32 ounces is too small, it would only be 0.25 gallons, and they need enough room to swim and grow in. Especially since male bettas are territorial. 
But if you find jars/cups that are bigger than that it would be fine. The pickle jars come in really big sizes, up to 2 gallons, that's good.
Also, in plastic cups you wouldn't be able to keep heaters in it or much room for plants and gravel. They could get bored.

I do think this is a good idea though, just find ones that are big enough. (At least 1.5 gallons, 2 - 2.5 is much better.)


----------



## Welsh (Apr 13, 2010)

What about those plastic goldfish bowls, you usually get them at fairs and carnivals etc, they are fairly cheap but are only 4 litres which is about.....1.5 gallons. These are the ones i'm talking about 

http://www.wilkinsonplus.com/Aquariums+Fish-Tanks/Wilko-Fish-Bowl-4ltr/invt/0080105

You could also use critter keepers and divide them. I've heard of people doing that before  

Also and I don't know if this would work but plastic drinks bottles.
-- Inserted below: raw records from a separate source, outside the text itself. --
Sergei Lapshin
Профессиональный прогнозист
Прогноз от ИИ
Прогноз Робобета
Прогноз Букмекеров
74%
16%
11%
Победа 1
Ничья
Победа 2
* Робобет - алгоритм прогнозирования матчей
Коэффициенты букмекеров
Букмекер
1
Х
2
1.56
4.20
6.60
There are coke bottles that are bigger than average, I don't mean force the little fish through the neck of the bottle but you could cut the bottles in half and use them that way  just an idea, i don't know if the bottle would be sturdy enough though


----------



## weluvbettas (May 29, 2010)

the coke bottle is a good idea welsh  you could ask all your friends and family to keep all big plastic bottles


----------



## Welsh (Apr 13, 2010)

I think our fish were raised in plastic bottles lol, my sister and parents go through the stuff like its water so id have enough bottles to supply the street lol. 
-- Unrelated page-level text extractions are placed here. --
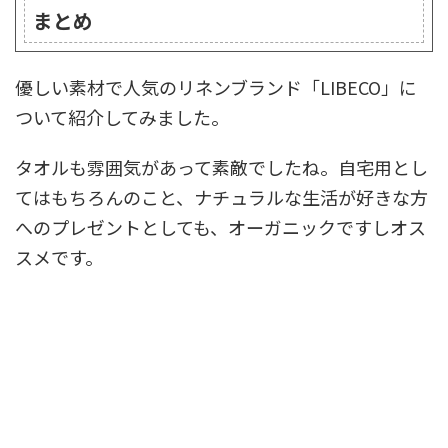
まとめ
優しい素材で人気のリネンブランド「LIBECO」に
ついて紹介してみました。
タオルも雰囲気があって素敵でしたね。自宅用とし
てはもちろんのこと、ナチュラルな生活が好きな方
へのプレゼントとしても、オーガニックですしオス
スメです。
Water bottles could work too, you know the massive ones you get with the handles, these ones lol 

http://www.google.co.uk/imgres?imgurl=http://www.plasticpackaging.com.au/images/spring-water-bottles.jpg&imgrefurl=http://www.plasticpackaging.com.au/plastic-design.html&usg=__ret7uG32lbYEI4iXYMRI09OHggU=&h=383&w=333&sz=25&hl=en&start=32&zoom=1&tbnid=shwBT-nTJcF-QM:&tbnh=151&tbnw=130&prev=/images%3Fq%3Dwater%2Bbottles%26um%3D1%26hl%3Den%26sa%3DN%26biw%3D1007%26bih%3D479%26tbs%3Disch:1&um=1&itbs=1&iact=rc&dur=327&ei=H3R6TO_sDaeR4gbLuP3NBg&oei=EXR6TPTuDcbm4gbWmd3rBQ&esq=4&page=4&ndsp=10&ved=1t:429,r:9,s:32&tx=78&ty=85


----------



## MrVampire181 (May 12, 2009)

BlueHaven said:


> 32 ounces is too small, it would only be 0.25 gallons, and they need enough room to swim and grow in. Especially since male bettas are territorial.
> But if you find jars/cups that are bigger than that it would be fine. The pickle jars come in really big sizes, up to 2 gallons, that's good.
> Also, in plastic cups you wouldn't be able to keep heaters in it or much room for plants and gravel. They could get bored.
> 
> I do think this is a good idea though, just find ones that are big enough. (At least 1.5 gallons, 2 - 2.5 is much better.)


 Well most breeders just have quart jars that are bare. The room with the fish would be warm enough to cover the heater problem and these are only temporary until they're sold. Plus they'll get to flare at other bettas.


----------



## MrVampire181 (May 12, 2009)

I used to cut the tops off of Fiji water bottles and used the for jars


----------